Saved entries:
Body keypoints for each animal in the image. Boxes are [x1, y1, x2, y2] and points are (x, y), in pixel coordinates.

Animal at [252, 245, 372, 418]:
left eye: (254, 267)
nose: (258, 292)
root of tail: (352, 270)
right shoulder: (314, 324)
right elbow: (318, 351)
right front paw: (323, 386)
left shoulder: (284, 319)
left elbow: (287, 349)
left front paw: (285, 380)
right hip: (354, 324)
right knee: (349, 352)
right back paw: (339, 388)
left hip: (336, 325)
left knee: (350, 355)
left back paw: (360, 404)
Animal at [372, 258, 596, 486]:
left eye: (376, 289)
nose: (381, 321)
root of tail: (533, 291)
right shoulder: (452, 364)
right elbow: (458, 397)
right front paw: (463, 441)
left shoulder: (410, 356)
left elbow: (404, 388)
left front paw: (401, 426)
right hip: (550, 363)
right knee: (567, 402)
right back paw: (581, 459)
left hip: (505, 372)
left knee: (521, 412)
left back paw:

---

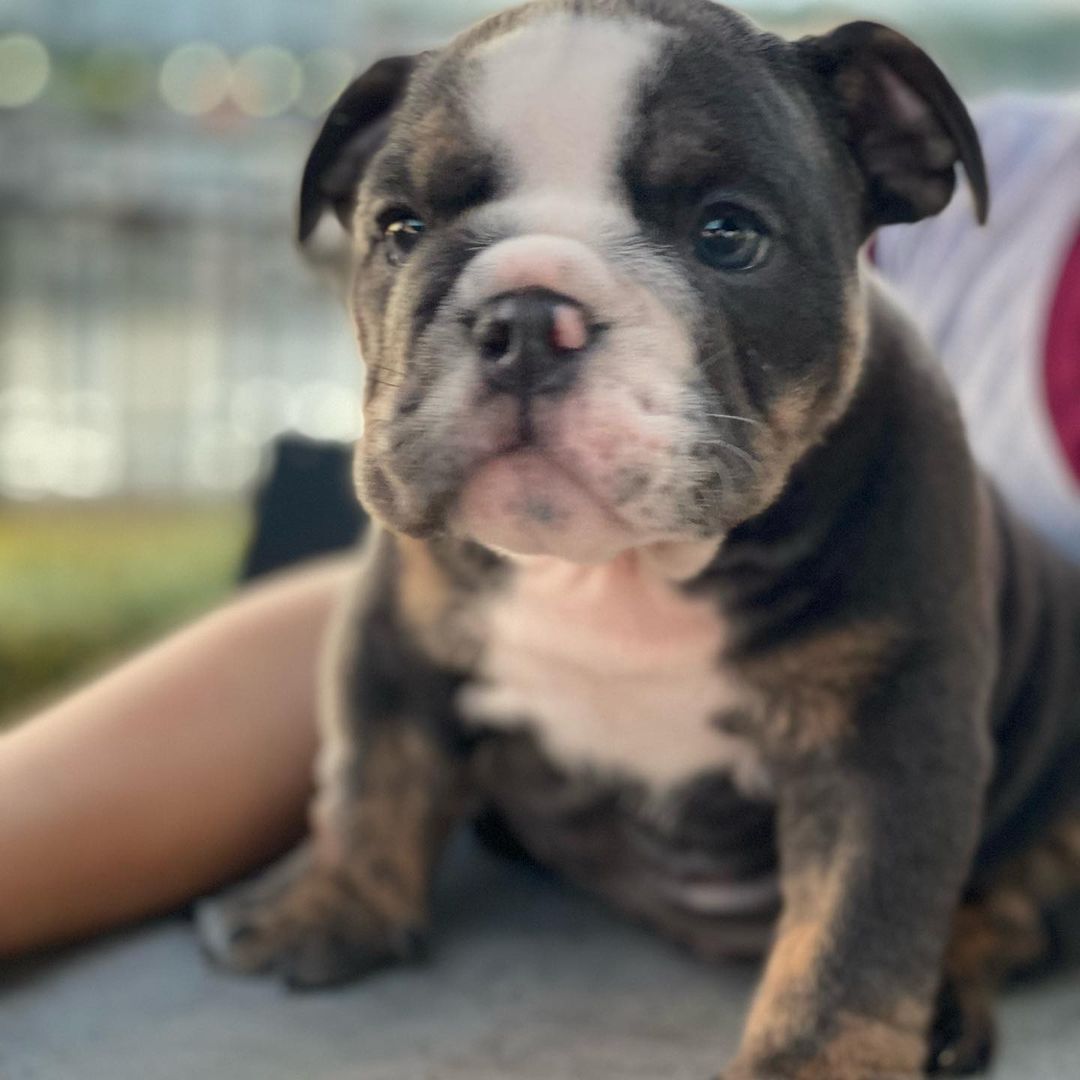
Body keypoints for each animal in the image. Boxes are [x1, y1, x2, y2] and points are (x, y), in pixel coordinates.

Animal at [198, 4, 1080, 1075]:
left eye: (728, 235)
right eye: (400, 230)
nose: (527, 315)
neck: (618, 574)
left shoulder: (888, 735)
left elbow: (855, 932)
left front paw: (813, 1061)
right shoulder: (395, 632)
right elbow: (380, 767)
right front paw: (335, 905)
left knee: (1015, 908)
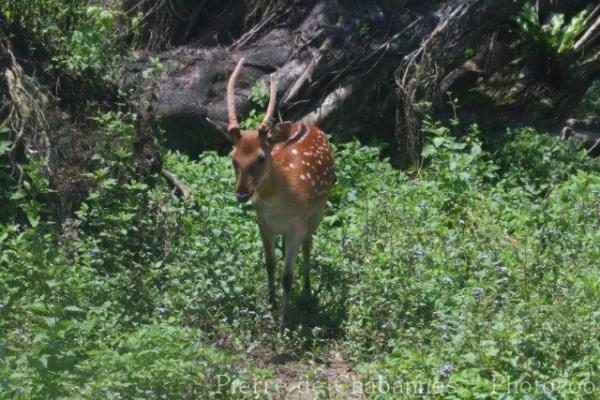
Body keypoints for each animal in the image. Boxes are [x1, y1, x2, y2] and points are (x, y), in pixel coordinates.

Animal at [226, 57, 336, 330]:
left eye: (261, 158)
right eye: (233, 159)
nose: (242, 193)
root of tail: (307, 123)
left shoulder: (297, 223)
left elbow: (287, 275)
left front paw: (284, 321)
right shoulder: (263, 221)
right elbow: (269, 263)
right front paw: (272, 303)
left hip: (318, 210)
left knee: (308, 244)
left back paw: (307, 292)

==

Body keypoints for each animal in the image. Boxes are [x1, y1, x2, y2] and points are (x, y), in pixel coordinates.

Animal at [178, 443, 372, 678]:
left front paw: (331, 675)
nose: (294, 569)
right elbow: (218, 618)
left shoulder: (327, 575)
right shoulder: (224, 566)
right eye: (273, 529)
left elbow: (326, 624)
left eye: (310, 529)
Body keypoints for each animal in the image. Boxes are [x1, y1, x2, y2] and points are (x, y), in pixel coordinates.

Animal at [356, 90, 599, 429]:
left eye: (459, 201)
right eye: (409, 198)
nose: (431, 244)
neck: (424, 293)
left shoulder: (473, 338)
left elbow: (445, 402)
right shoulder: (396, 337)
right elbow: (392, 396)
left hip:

— WORK TO COMPLETE —
Write out each line above that contains the word "root".

— EXPECTED OUTPUT —
root of tail: (352, 270)
root of tail: (533, 291)
root of tail: (307, 123)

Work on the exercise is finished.